With the foregoing analysis results, we can relate the runoff with the climate factor and the factors representing soil erosion control measures and irrigation in a model as follow:

$$ Q = \alpha \times Is^{\beta } + \gamma \times \left( {\varepsilon \times At + 6.4\varepsilon \times Ad + 0.28\varepsilon \times Af + 0.21\varepsilon \times Ag} \right) + \delta \times Ai $$
(6)

where Q is the annual runoff; ε is the efficiency of water reduction of terraces; At is the area of terraces; Ad is the area of dams; Af is the area of forestation; Ag is the area of grass; Ai is the irrigation area; α, β, γ, and δ are coefficients.

The data of soil erosion control measures and irrigation during the period 1956–1996 are available. They are used to determine model parameters’ values. By nonlinear regression in SPSS, the relation is:

$$ Q = 105.6 \times Is^{0.46} - 0.00086 \times \left( {At + 6.4 \times Ad + 0.28 \times Af + 0.21 \times Ag} \right) - 0.0046 \times Ai $$
(7)

It has a squared correlation coefficient of 0.76. Using Formula (1), this model can also be express as follows:

$$ Q = 105.6 \times \left( {\frac{{P - \bar{P}}}{{\sigma_{P} }} - \frac{{T - \bar{T}}}{{\sigma_{T} }}} \right)^{0.46} - 0.0086 \times \left( {At + 6.4 \times Ad + 0.28 \times Af + 0.21 \times Ag} \right) - 0.0046 \times Ai $$
(8)

This model represents the influences of climate change including precipitation and temperature changes and main kinds of human activities on runoff. The power of I s is positive, suggesting that the rise of I s increases runoff.

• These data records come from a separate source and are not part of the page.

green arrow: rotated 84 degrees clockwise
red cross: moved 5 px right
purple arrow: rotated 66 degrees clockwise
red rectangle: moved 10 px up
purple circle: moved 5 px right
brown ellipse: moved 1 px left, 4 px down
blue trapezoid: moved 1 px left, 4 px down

The power of area of soil erosion control measures and irrigation land are negative, implying that an increase of the areas of measures and irrigation land will result in a decrease of runoff. Therefore, this formula is reasonable according to the mechanisms of impacts of these factors on runoff generation.

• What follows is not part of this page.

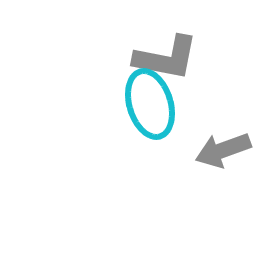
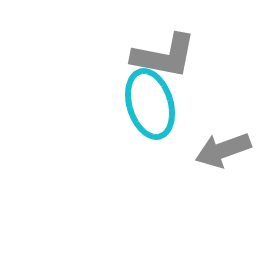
gray L-shape: moved 2 px left, 2 px up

With the data of soil erosion control measures and irrigation during the period 1956–1996 and Formula (7), the effects of climate change and each kind of main human activities can be evaluated for the first measure period mentioned in the last section. The results are 22 % of contribution from climate change to the total runoff reduction, the difference between the runoff in the period of 1972–1996 and in the period before 1971, and 78 % from main human activities. The effect of main human activities can be further divided into 11 % by terraces, 19 % by sediment check dams, 13 % by forestation, 5 % by growing grass, and 30 % by irrigation. Clearly, irrigation was the first cause for runoff reduction in all the main human activities, and sediment check dam was the first one in soil erosion control measures during the period 1956–1996.

Conclusions

It is found that the annual runoff of the Wuding River was reducing significantly and the climate in the drainage basin exhibited a significant trend of aridification during the recent decades. Two abrupt changes, which occurred in 1971 and 1997, respectively, are identified in the annual runoff series by six common diagnostic methods. These two abrupt changes coincide with the commencement of extensive soil erosion control practices in the 1970s and ecosystem restoration program after 1997. Results of the analysis of causes for the changes of runoff suggest that human activities have been the main influence factor for the decrease of runoff of the river since the 1970s and the climate change has also a certain contribution. The runoff and influence factors including rainfall, temperature, soil erosion control measures and farmland irrigation can be well related in a regression equation.